In many Indigenous and ancestral cultures with matriarchal or matrilineal roots, gender diversity was never taboo. It was sacred. Two-Spirit people, third genders, priestesses, shamans, eunuchs, and gender-expansive leaders weren’t erased — they were honored. Queerness wasn’t hidden in shame — it was part of the divine.
Matriarchy returns us to that understanding.
Matriarchal Power Breaks Down Binaries
Patriarchy needs a rigid binary to function: man/woman, dominant/submissive, powerful/powerless. And that binary doesn’t just limit — it wounds. For LGBTQIA+ people, especially those who are nonbinary, genderfluid, or trans, these narrow definitions are suffocating.

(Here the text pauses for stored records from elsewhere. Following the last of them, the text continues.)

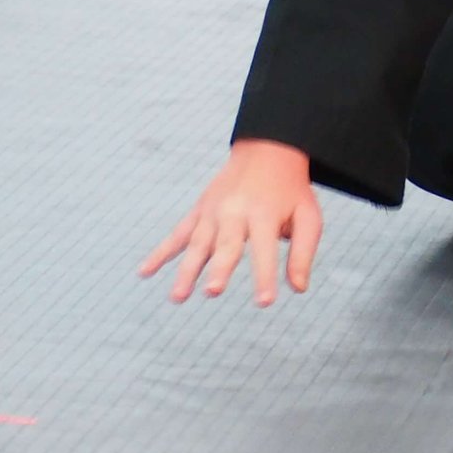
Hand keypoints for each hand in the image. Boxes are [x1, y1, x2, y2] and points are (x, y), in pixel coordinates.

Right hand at [140, 139, 320, 306]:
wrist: (267, 150)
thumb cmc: (291, 191)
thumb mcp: (308, 217)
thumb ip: (303, 252)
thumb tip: (298, 289)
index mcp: (265, 213)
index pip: (264, 249)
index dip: (264, 275)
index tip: (265, 301)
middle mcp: (235, 211)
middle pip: (226, 244)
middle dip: (219, 269)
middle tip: (213, 292)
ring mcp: (213, 211)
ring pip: (197, 243)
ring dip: (187, 270)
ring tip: (178, 297)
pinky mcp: (199, 211)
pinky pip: (177, 234)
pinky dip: (160, 253)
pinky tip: (144, 272)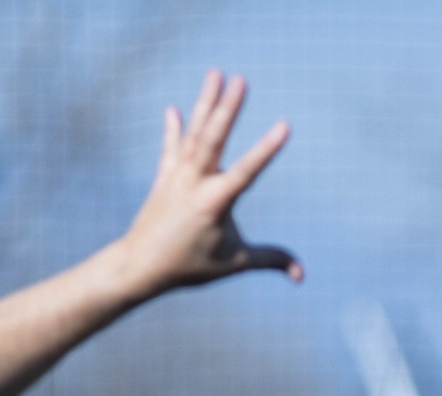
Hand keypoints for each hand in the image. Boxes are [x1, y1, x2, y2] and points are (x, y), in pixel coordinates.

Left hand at [112, 71, 299, 296]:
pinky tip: (175, 109)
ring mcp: (177, 176)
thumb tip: (301, 275)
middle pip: (213, 138)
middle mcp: (194, 183)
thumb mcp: (235, 263)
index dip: (266, 149)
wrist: (140, 265)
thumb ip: (270, 260)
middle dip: (228, 108)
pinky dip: (174, 129)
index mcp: (214, 203)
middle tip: (241, 79)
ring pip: (194, 134)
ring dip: (206, 103)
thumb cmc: (190, 266)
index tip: (285, 126)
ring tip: (215, 74)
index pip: (247, 171)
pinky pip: (172, 148)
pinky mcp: (165, 177)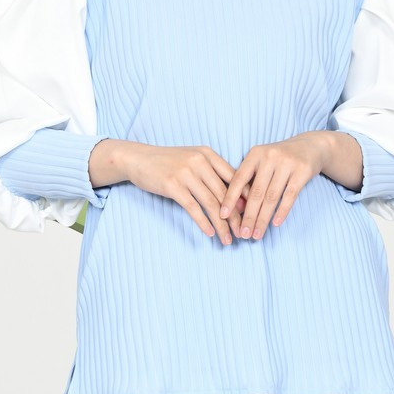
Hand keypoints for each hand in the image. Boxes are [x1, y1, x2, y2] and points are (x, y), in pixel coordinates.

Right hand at [123, 142, 247, 243]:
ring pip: (211, 203)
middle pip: (225, 193)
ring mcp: (186, 173)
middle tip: (243, 233)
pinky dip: (204, 223)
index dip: (246, 198)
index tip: (254, 215)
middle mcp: (200, 162)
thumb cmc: (168, 162)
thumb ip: (211, 173)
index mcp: (208, 154)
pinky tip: (211, 233)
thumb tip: (234, 198)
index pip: (234, 177)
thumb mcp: (192, 159)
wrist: (138, 159)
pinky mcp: (173, 186)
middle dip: (236, 217)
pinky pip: (193, 208)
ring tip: (228, 239)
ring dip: (222, 224)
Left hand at [219, 132, 328, 240]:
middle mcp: (269, 156)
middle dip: (248, 216)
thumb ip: (250, 180)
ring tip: (257, 235)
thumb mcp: (263, 162)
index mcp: (255, 154)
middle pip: (256, 192)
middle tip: (243, 235)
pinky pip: (290, 195)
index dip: (230, 198)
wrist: (311, 146)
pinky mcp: (303, 171)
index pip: (239, 179)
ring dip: (263, 219)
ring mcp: (287, 163)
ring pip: (272, 197)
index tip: (222, 215)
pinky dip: (282, 211)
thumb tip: (236, 208)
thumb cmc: (280, 159)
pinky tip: (275, 224)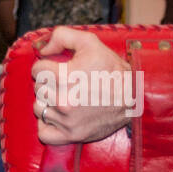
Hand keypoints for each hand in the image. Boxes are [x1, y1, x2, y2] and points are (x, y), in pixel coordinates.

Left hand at [30, 27, 131, 144]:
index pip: (37, 70)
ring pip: (39, 108)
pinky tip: (58, 115)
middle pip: (38, 88)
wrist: (135, 96)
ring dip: (47, 102)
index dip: (46, 66)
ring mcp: (67, 120)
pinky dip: (48, 125)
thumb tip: (42, 50)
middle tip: (64, 82)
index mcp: (65, 77)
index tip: (57, 68)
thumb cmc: (112, 69)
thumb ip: (61, 36)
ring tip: (63, 97)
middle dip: (48, 83)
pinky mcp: (72, 135)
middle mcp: (64, 101)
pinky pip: (44, 133)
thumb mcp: (90, 42)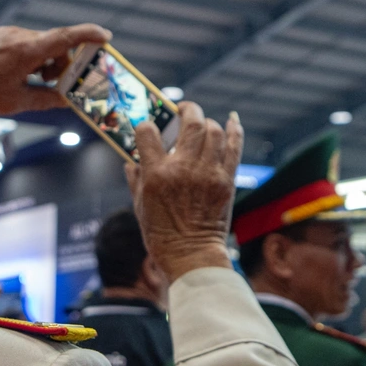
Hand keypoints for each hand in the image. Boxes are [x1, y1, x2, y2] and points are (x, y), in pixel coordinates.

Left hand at [0, 23, 110, 115]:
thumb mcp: (18, 102)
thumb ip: (47, 99)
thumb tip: (68, 100)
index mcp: (26, 51)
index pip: (65, 36)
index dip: (88, 35)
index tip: (106, 38)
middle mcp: (19, 36)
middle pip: (56, 43)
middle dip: (64, 62)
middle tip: (60, 83)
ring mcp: (9, 34)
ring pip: (43, 43)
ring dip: (49, 60)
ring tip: (38, 82)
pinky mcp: (2, 36)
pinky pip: (29, 42)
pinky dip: (36, 56)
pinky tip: (26, 74)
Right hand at [125, 103, 243, 282]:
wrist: (191, 255)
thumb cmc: (161, 234)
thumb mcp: (139, 206)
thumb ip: (135, 179)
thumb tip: (130, 161)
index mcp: (156, 175)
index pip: (148, 132)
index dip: (146, 125)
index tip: (148, 128)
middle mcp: (183, 169)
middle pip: (191, 123)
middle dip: (187, 109)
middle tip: (183, 110)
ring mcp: (208, 173)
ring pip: (213, 131)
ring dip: (207, 123)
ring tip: (202, 125)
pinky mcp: (226, 181)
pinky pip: (234, 147)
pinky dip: (235, 130)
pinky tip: (232, 121)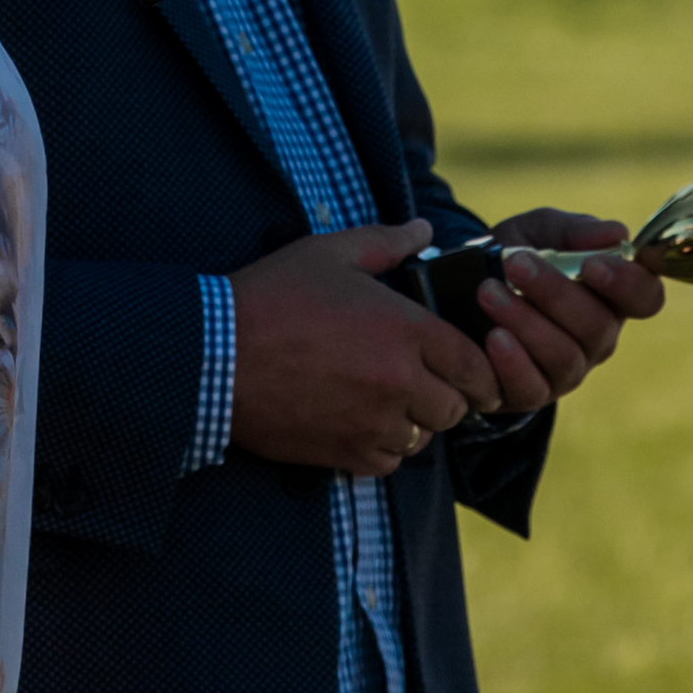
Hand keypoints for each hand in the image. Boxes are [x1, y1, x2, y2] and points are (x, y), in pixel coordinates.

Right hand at [229, 222, 505, 477]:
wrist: (213, 355)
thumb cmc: (271, 296)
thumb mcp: (329, 252)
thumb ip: (385, 242)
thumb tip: (424, 229)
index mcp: (405, 329)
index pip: (473, 363)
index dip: (479, 368)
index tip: (470, 369)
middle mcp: (399, 381)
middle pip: (455, 407)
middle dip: (447, 395)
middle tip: (425, 380)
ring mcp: (372, 422)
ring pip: (422, 438)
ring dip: (413, 422)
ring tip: (389, 400)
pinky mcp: (343, 452)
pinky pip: (388, 462)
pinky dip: (383, 447)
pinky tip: (363, 422)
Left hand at [460, 208, 665, 417]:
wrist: (457, 291)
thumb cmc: (512, 258)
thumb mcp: (535, 232)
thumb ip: (572, 230)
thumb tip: (616, 233)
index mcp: (609, 297)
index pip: (645, 298)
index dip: (628, 284)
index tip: (591, 265)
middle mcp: (595, 341)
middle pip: (598, 328)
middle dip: (557, 294)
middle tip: (516, 263)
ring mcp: (565, 372)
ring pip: (565, 358)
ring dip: (526, 322)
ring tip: (489, 292)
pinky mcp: (528, 394)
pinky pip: (531, 388)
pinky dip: (512, 363)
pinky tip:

Matriarchy, by contrast, isn’t about upholding a binary — it’s about dissolving it. It embraces the full spectrum of gender and sexual identities, making space for fluidity, evolution, and self-definition. It asks, What feels true for you today?and holds that with love.
This doesn’t just benefit queer folks. When we free gender from strict roles, everyone breathes easier. Boys can be tender. Girls can be bold. Nonbinary people can lead. And everyone is allowed to change.
Chosen Families Are Respected and Protected
LGBTQIA+ people have long relied on chosen families — networks of care, love, and mutual support formed outside the bounds of blood or legality. In patriarchal systems, these families are often invisible or invalidated. But matriarchy gets it.
Matriarchy understands that family is not just who you’re born to — it’s who shows up. It’s who makes you soup when you’re sick, who calls you by the right name, who sees your soul and stays. Matriarchal values elevate these chosen families and give them the protection and reverence they deserve.
You don’t need to “fit in” to be family. You are family because you are loved.
Leadership Without Policing
One of the most dangerous expressions of patriarchal power is how it polices bodies — especially queer and trans bodies. Laws, institutions, and cultural norms often work together to erase, punish, or control anyone who doesn’t conform. We see it in anti-trans legislation, in medical discrimination, in violence against LGBTQIA+ youth.
Matriarchal leadership doesn’t operate this way. It doesn’t control — it protects. It doesn’t gatekeep — it welcomes. In a matriarchal system, leadership is about creating safety, not enforcing sameness. It prioritizes access to gender-affirming care, inclusive education, and community-based healing. It works to make sure every body is safe, seen, and sovereign.
That’s not idealism. That’s love, applied systemically.
Celebrating Difference, Not Flattening It
Matriarchy doesn’t ask people to erase parts of themselves in the name of unity. It thrives in difference. It sees beauty in the mosaic — where every identity, expression, and orientation adds richness to the whole.
Rather than trying to smooth out our edges, a matriarchal society lets us sparkle in our complexity. It knows that when trans women lead, we all learn. When queer couples redefine love, we all grow. When intersex people speak, we all listen. We’re not equal despite our differences — we’re powerful because of them.
Reimagining a Future Together
The future doesn’t have to be a continuation of the past. We can choose a different path. A gentler, wilder, more honest one. One where love and leadership walk hand in hand. One where matriarchy rises — not to dominate, but to hold space.
In this future, LGBTQIA+ people aren’t fighting for scraps. They’re helping build the table.
And that’s the vision worth choosing — not just for them, but for all of us.